▶ **Exercise requirements**
Which lines should be repeated? Exactly the one containing "Page size: 2001x1125." and every line after it through the end of the entries below.

▶ **Material for this task**
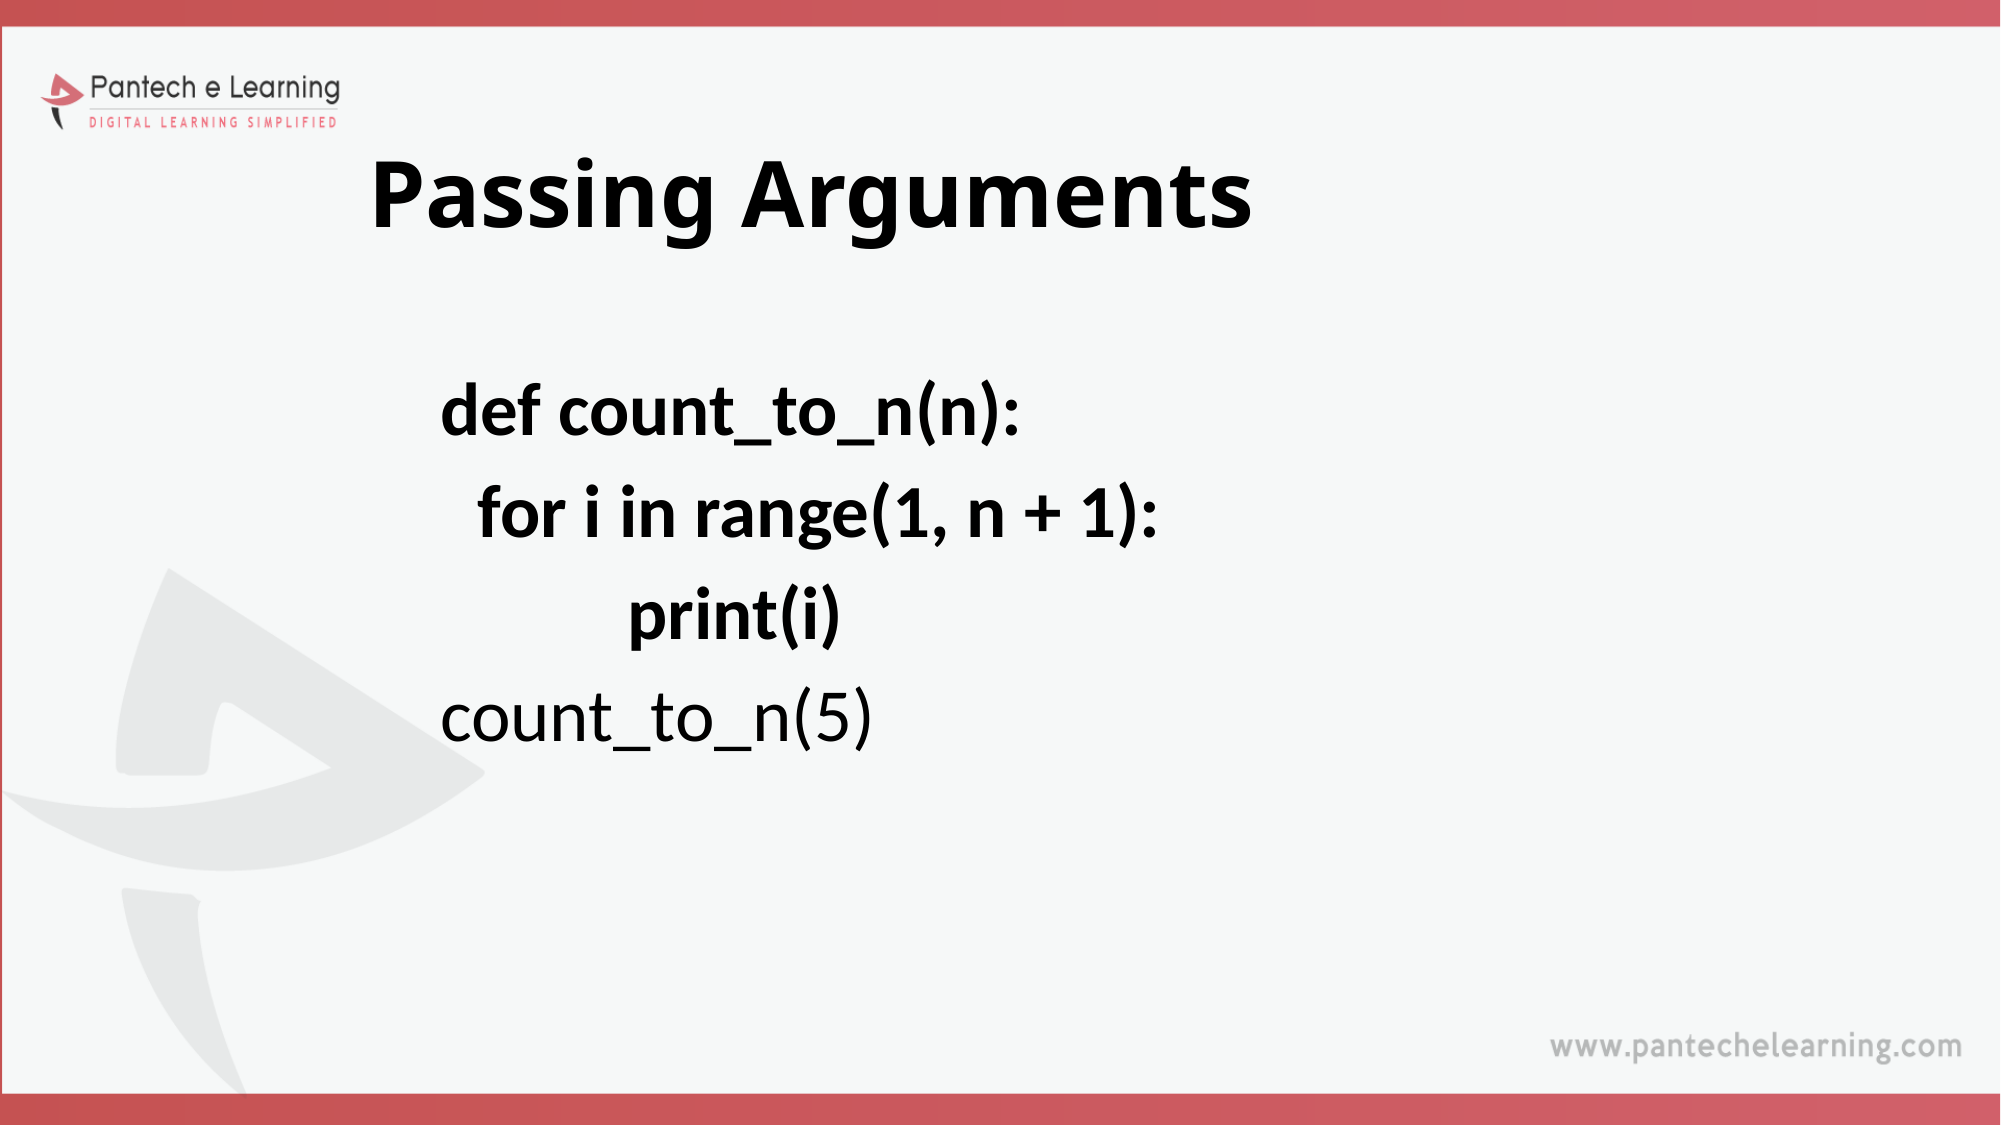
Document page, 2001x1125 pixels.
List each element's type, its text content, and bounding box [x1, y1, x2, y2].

list def count_to_n(n): for i in range(1, n + 1): print(i) count_to_n(5) [425, 363, 1657, 1017]
title Passing Arguments [353, 89, 1647, 307]
picture [0, 0, 2001, 1125]
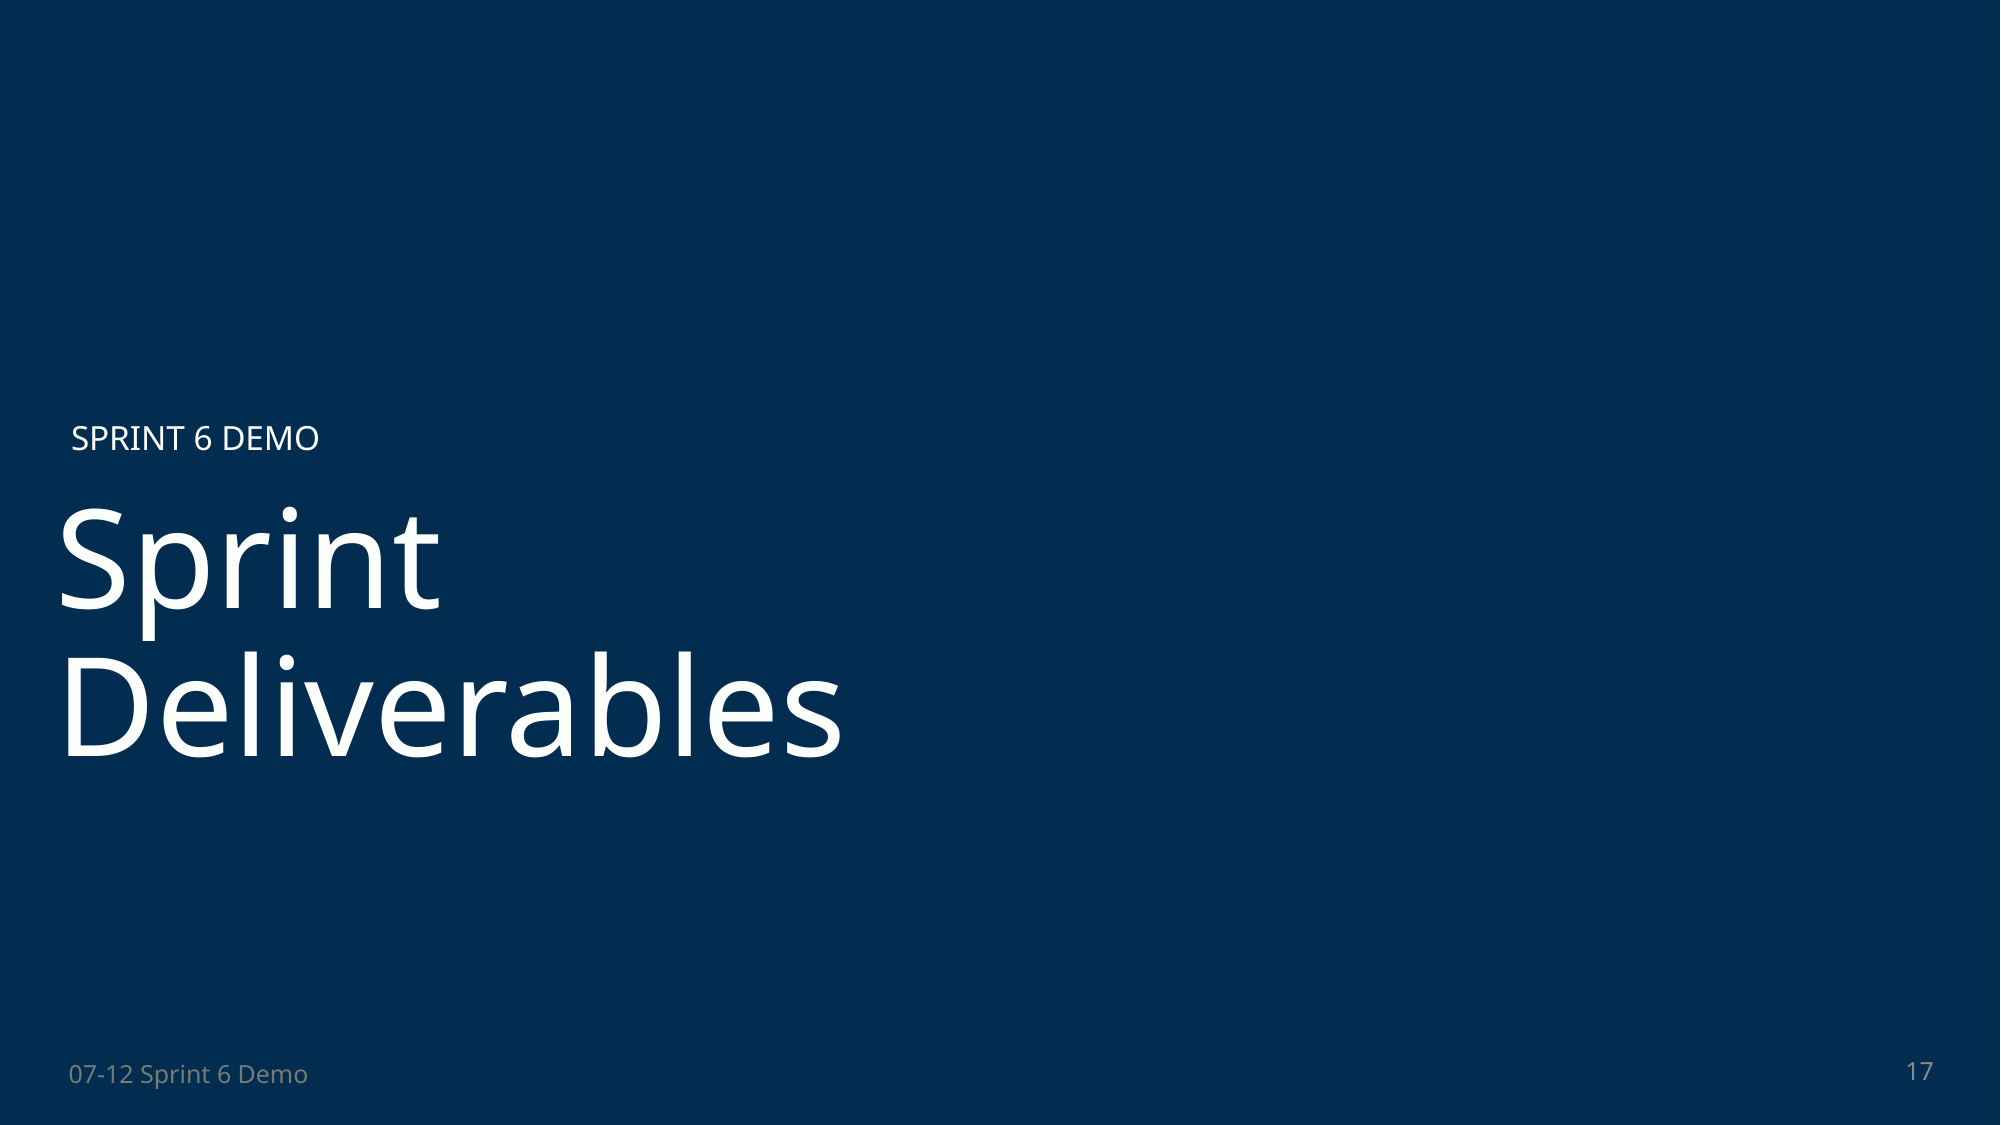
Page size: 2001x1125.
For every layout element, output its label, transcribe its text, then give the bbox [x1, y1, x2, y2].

list SPRINT 6 DEMO [56, 413, 753, 475]
title Sprint Deliverables [40, 482, 1232, 750]
text_box 07-12 Sprint 6 Demo [68, 1051, 516, 1097]
slide_number 17 [1882, 1042, 1949, 1103]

▶ **Answer box**
Page size: 2001x1125.
For every layout element, output its label, transcribe its text, then give the bbox [x1, y1, x2, y2].

list SPRINT 6 DEMO [56, 413, 753, 475]
title Sprint Deliverables [40, 482, 1232, 750]
text_box 07-12 Sprint 6 Demo [68, 1051, 516, 1097]
slide_number 17 [1882, 1042, 1949, 1103]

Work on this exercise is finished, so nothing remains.